Thanks a million David, much appreciated. Doesn't say where this artist gets his wood or how he treats it, save that he looks for rotting wood on long walks...


----------



## stereo.pete (Jun 12, 2012)

Tristan, amazing find and I agree those would be perfect. I would love a set for steaks myself although Dave brings up a great point. The last thing I need is to die from some fungus because I am into an esoteric hobby.


----------



## DWSmith (Jun 12, 2012)

I have some replies on NCWW and the one I am interested in is a terrific turner. Stay tuned for more info.

Yes, I believe he looks for downed trees and seems to be very interested in spalted maple. Another craftsman on NCWW does steak plates and I tried my best to trade for four cherry plates a while ago but he wouldn't bite. I will also provide his name later.


----------



## stereo.pete (Jun 12, 2012)

Thanks for your help Dave!


----------



## DWSmith (Jun 12, 2012)

Contact this guy: 
www.sandersfinewoodworking.com
[email protected]

Check out the web site and see if this is equal to what you were looking for or if the prices look better. I'm sure if there is anything you want special Steve can make it for you.


----------



## AFKitchenknivesguy (Jun 12, 2012)

I'm not understanding, bowls as steak plates?


----------



## Tristan (Jun 13, 2012)

I believe these wood workers can make a range of things. Dave is just joining the dots so that we can see their work and contact them on our requirements. 

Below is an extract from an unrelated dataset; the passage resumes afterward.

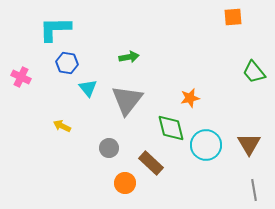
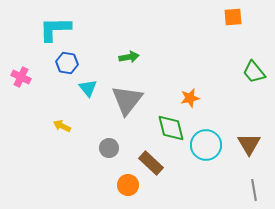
orange circle: moved 3 px right, 2 px down
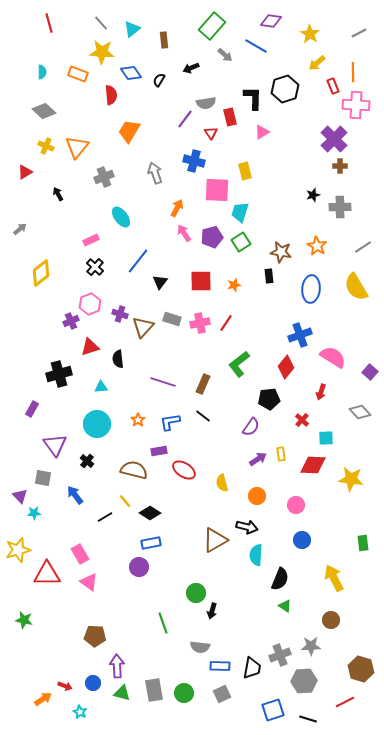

I ultimately plan to make a set of 6 steak plates, out of highly figured wood, that is food safe, and that retains much of its natural character (e.g. partial natural boundaries say on 30% of the perimeter) as I think it preseves the 'craftsmanship' of the piece.

Any help I can get in being pointed to the right direction is much appreciated...


----------



## SpikeC (Jun 13, 2012)

A plate is just a very shallow bowl.


----------



## AFKitchenknivesguy (Jun 13, 2012)

:groucho:


SpikeC said:


> A plate is just a very shallow bowl.


----------



## Pabloz (Jun 23, 2012)

How about these? Would they work warmed as an table plate???

http://www.japanwoodworker.com/product.asp?s=JapanWoodworker&pf_id=21%2E800%2E03&dept_id=22909


----------